Von schwarzen Blumen, leichtsinnigen Studenten und wie ein gelungener Co-Op Mode heutzutage auszusehen hat.
Obscure 2
Für Frust sogt immer wieder das Speichersystem, das sofort erkennen lässt, dass Obscure ursprünglich für Konsolen konzipiert wurde. Die Speicherpunkte sind oft nicht auf Anhieb zu erkennen - beispielsweise handelt es sich beim ersten Speicherpunkt um die Wandblume in einem Barraum - und liegen zudem vergleichsweise weit auseinander. Der Spieler darf sie auch nur einmal benutzen. Das nervt im Falle eines Ablebens nach einem der manchmal recht fordernden Kämpfe ebenso wie die langen Laufwege zum Treffpunkt, wenn wir einen Charakter austauschen möchten. Außerdem gibt es keinerlei Hinweise auf versteckte Gegenstände. So gilt es für den Spieler gleich ziemlich zu Beginn des Action-Adventures, drei gleichartige Schlüssel zu sammeln. Das sagt uns natürlich kein Mensch. Einer dieser Schlüssel ist dabei auf der obersten Ablage eines Bücherregal untergebracht. An solchen Stellen muss man erst mal suchen. Und wenn nicht? Tja, dann geht es halt nicht weiter.
Obscure 2
Obscure 2 spielt sich fast exakt wie der Vorgänger. Mit Ausnahme der Schauplätze (Schule/Uni) ist das (Teenie-)Szenario dasselbe, sind Figuren und Hintergrundgeschichte fast identisch, und die Auflösung der Story ist auch diesmal wieder früh vorhersehbar. Nicht selten gewinnt man während des Spiels den Eindruck, den Vorgänger in leicht überarbeiteter Form nochmals präsentiert zu bekommen. Gewiss, die Atmosphäre erscheint ein wenig gruseliger als in Teil 1, was vor allem den ausgezeichnet gemachten Zwischensequenzen zu verdanken ist. Doch das wirklich Neue fehlt. Wenig auszusetzen gibt es hingegen beim Sound. Die schauerliche Klangkulisse und die (englischen) Sprecher erfüllen ihre Aufgaben voll und ganz. Nicht ganz zufrieden sein kann man hingegen mit der Grafik. Letztere entspricht bestenfalls oberem Durchschnitt: Eine eher farblose Umgebung, verwaschene Texturen sowie mäßige Licht- und Schatteneffekte trüben das Gesamtbild. Die Darstellung der Monster ist hingegen recht ordentlich gelungen. Und in der vorliegenden Uncut-Version fließt - nicht unerheblich für ein Survival-Horror-Game - immerhin ausreichend Pixel-Blut und es gibt sogar ein paar hübsch zugerichtete Leichen zu bestaunen.

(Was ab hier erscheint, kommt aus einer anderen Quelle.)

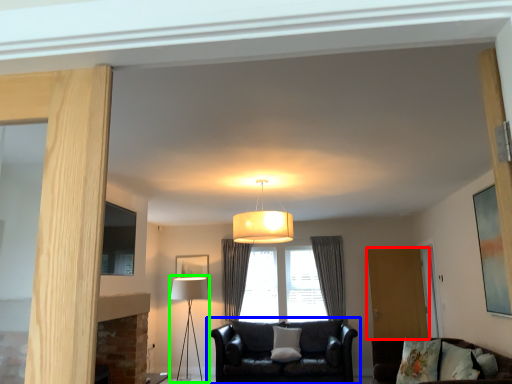
Question: Based on their relative distances, which object is nearer to screen door (highlighted by a red box)? Choose from studio couch (highlighted by a blue box) and table lamp (highlighted by a green box).

Choices:
 (A) studio couch
 (B) table lamp

Answer: (A)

Inhaltlich ist die Wii-Fassung natürlich identisch mit der PS2-Fassung, auch wenn die Grafik etwas klarer wirkt und weniger Kantenflimmern aufweist. Der größte Unterschied liegt bei der Steuerung, die durchaus gut umgesetzt wurde. Mit der Wiimote bewegt man einen Pointer auf dem Bildschirm und kann so die Kamera auch etwas nach recht und links bewegen. Ansonsten kann man bequem auf ein Monster zeigen, es mit der A-Taste aufschalten und losballern. Hat man eine Nahkampfwaffe in der Hand, wird kräftig geschwungen. Besonders komfortabel zeigt sich die Steuerung im Inventar-Bidlschirm. Hier kann man schnell diverse Gegenstände anwählen. Auf das Steuerkreuz lassen sich vier verschiedene Waffen legen. Der Nunchuk kommt ebenfalls zum Einsatz. Mit dem Analog-Stick bewegt man logischerweise seinen Charakter. Will man rennen, muss man ihn schnell auf und ab bewegen. Wie auch in der PS2-Fassung kann jederzeit ein zweiter Spieler dem Geschehen beitreten.